We are a city with some of the best Ethiopian food in the country, a rural love of hunting and therefore love of eating offal, and where some of our longstanding best restaurants include Vietnamese and Cuban spots. Lots of similarly sized cities don’t have Laotian food or the breadth of taco spots we have or as many punk spots serving us wild fare. Those places are still here because Minneapolis residents go there.
And look—a non adventurous food city wouldn’t eat kimchi or pickles on pizza.
As a woman who travels across the country to eat, Twin Cities residents eat more globally than most places I travel to—and we eat ingredients you couldn’t serve in those places, either, like walleye mousse. Sure, Minnesotans can’t handle spicy food a lot of the time but that’s because spice tolerance is built with time.

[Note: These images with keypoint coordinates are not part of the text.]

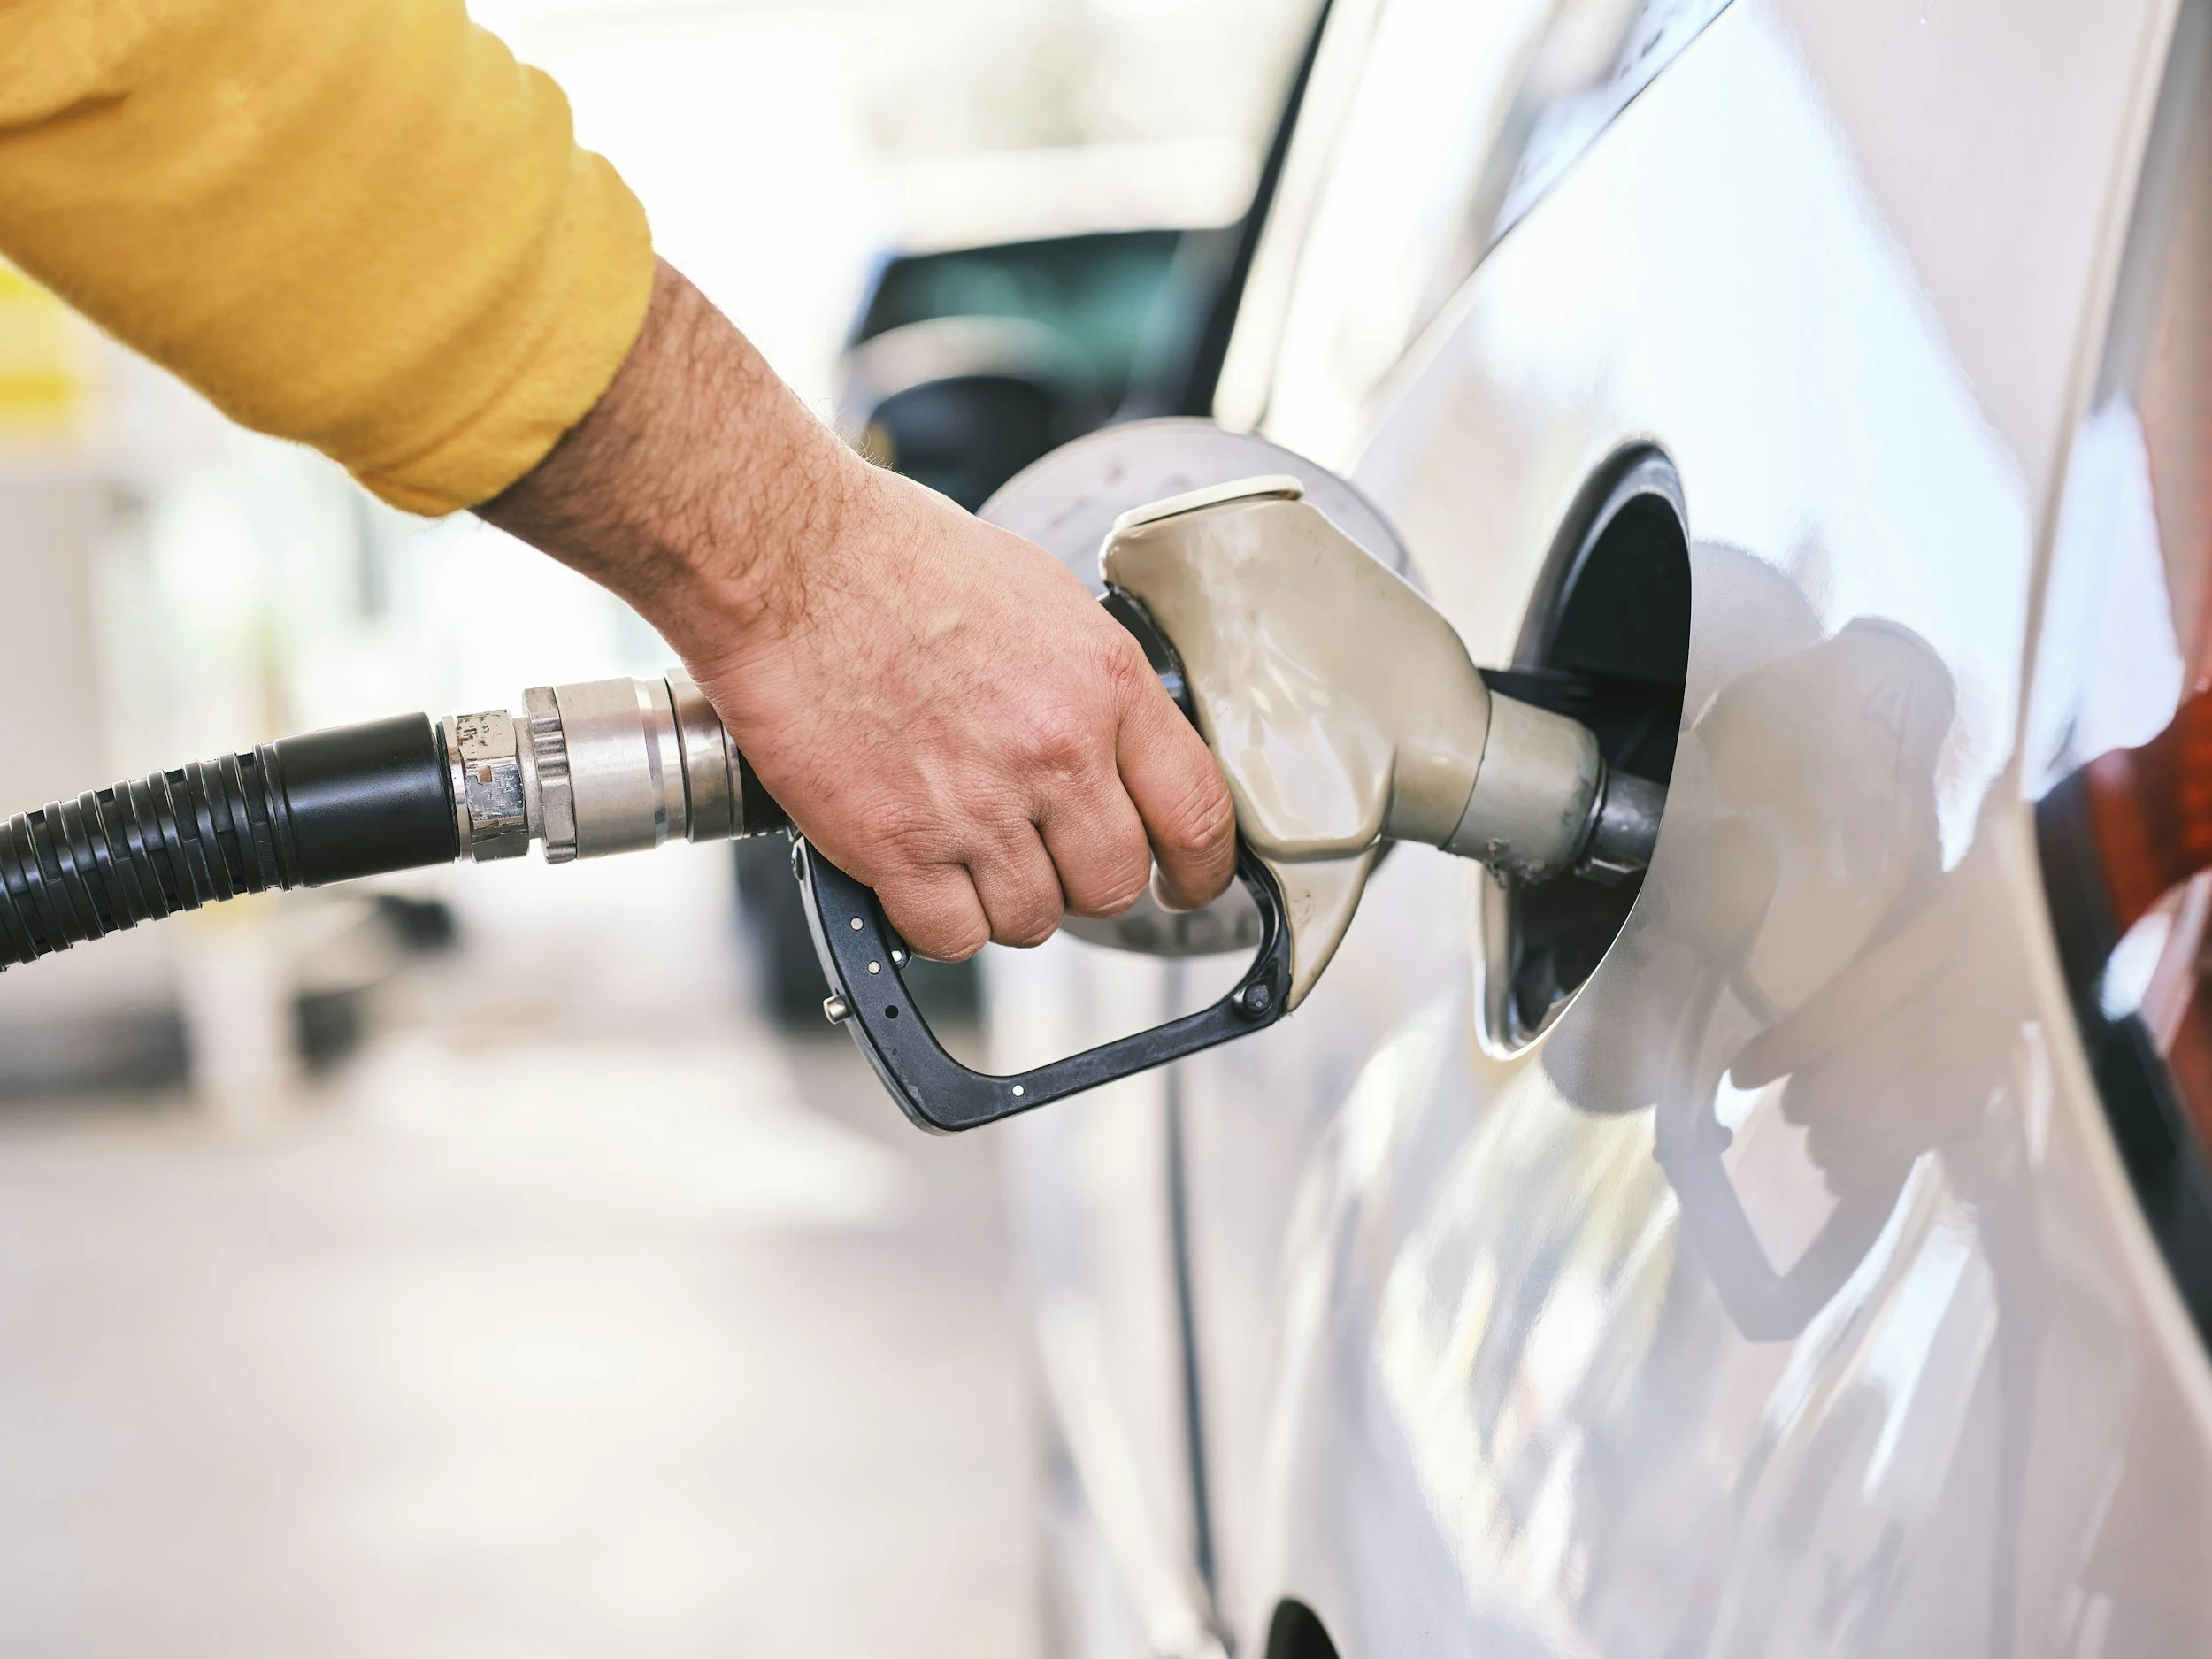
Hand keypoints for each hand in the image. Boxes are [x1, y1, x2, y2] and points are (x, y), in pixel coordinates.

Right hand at [480, 260, 1236, 958]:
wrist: (787, 560)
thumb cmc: (895, 559)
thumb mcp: (1041, 598)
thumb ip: (1092, 685)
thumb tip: (1116, 748)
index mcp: (1105, 684)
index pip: (1199, 815)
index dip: (1202, 871)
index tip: (1186, 884)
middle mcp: (1056, 752)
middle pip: (1114, 885)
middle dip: (1083, 881)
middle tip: (1045, 857)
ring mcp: (977, 807)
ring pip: (1033, 921)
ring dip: (1004, 900)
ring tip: (963, 850)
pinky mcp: (897, 846)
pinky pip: (951, 937)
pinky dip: (935, 921)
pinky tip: (915, 874)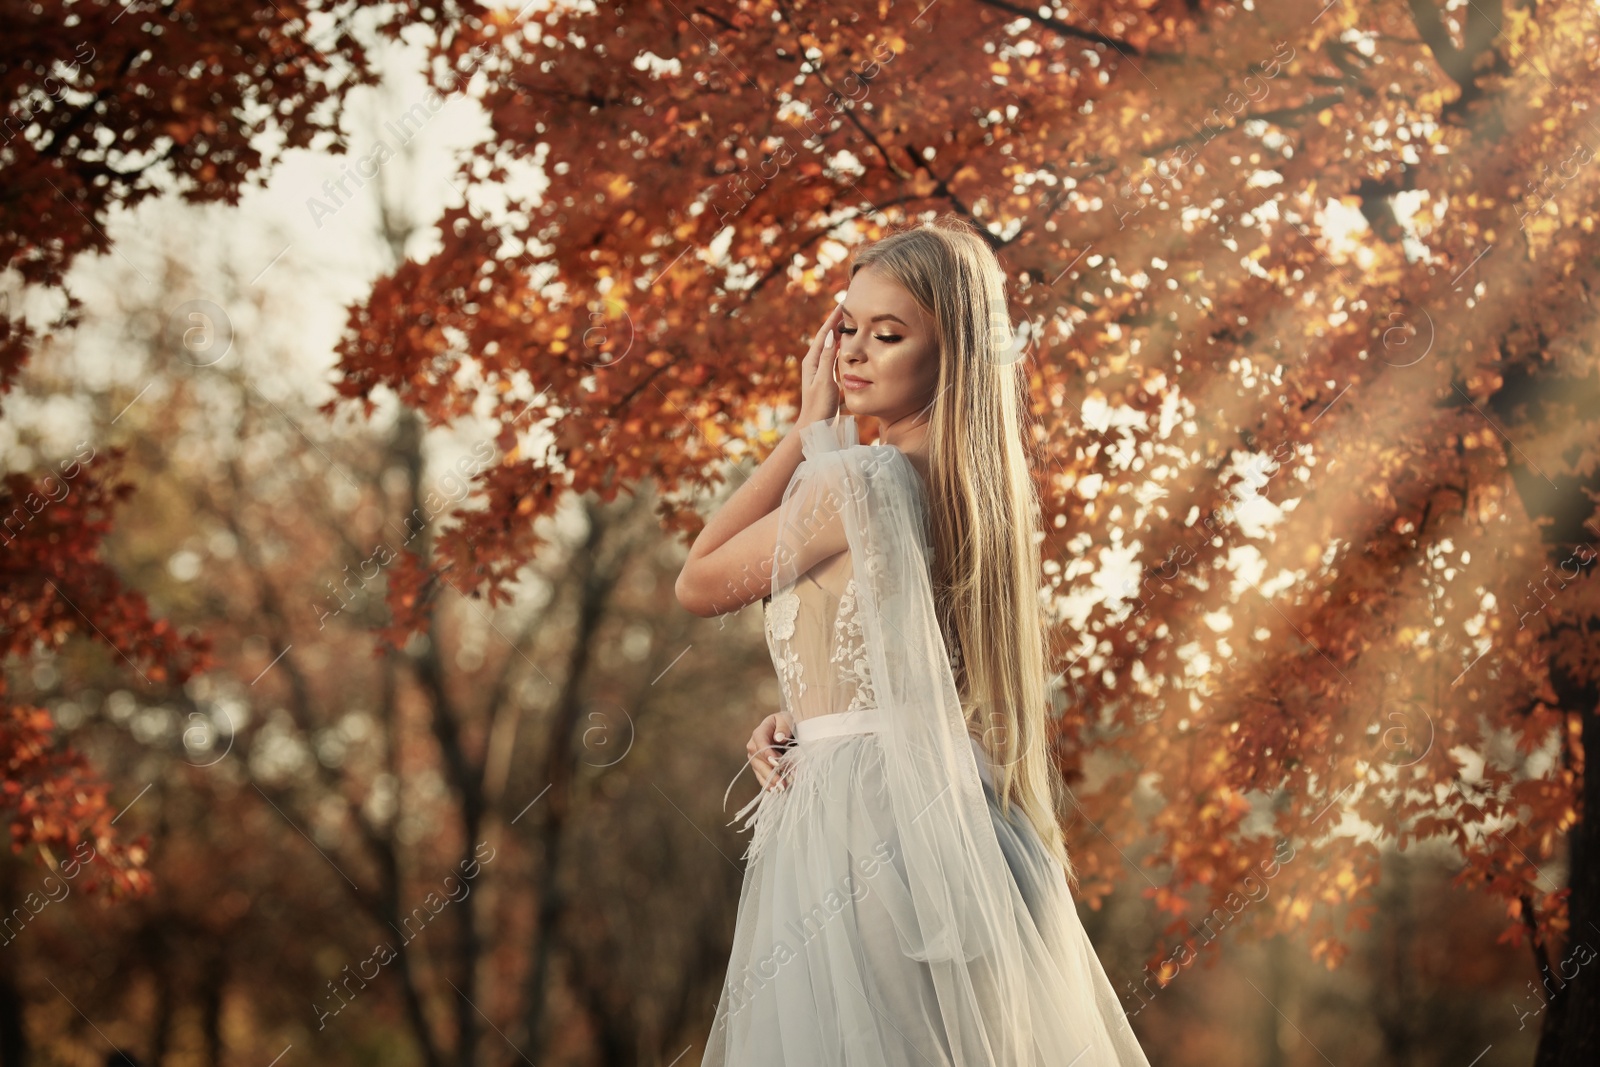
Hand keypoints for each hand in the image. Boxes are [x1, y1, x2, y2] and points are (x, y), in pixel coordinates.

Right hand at [747, 711, 796, 790]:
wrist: (788, 730)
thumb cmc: (788, 723)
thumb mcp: (788, 720)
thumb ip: (783, 727)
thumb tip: (778, 738)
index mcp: (760, 731)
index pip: (760, 743)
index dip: (767, 754)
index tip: (778, 763)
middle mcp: (754, 745)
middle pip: (757, 760)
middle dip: (770, 772)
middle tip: (783, 782)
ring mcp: (755, 757)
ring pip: (758, 770)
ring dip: (770, 780)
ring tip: (782, 788)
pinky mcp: (759, 766)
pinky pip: (760, 776)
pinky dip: (767, 783)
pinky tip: (774, 790)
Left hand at [796, 304, 844, 430]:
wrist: (815, 425)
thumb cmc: (819, 406)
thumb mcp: (825, 381)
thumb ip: (827, 358)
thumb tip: (829, 336)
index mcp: (812, 361)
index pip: (823, 334)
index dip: (833, 319)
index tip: (842, 304)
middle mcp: (814, 362)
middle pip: (826, 337)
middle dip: (837, 322)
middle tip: (848, 307)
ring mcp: (820, 369)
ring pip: (831, 345)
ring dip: (840, 333)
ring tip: (850, 320)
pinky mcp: (826, 376)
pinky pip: (834, 356)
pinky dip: (842, 346)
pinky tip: (848, 343)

But when chefs trust us, we do show up.
I recommend eating your way through the Minneapolis slice shops of yore, good or bad, because pizza is about more than high dollar branding and celebrity chefs.
Mid slice shop pizza is as Minnesotan as lutefisk—a food that is as adventurous to eat as it is our tradition.
This is why it matters: as long as local chefs keep perpetuating the idea that Minnesotans are not adventurous eaters (that things as basic as pizza are foreign to us) even as restaurant after restaurant proves them wrong, their dreams of being seen as a national food city will always be squandered.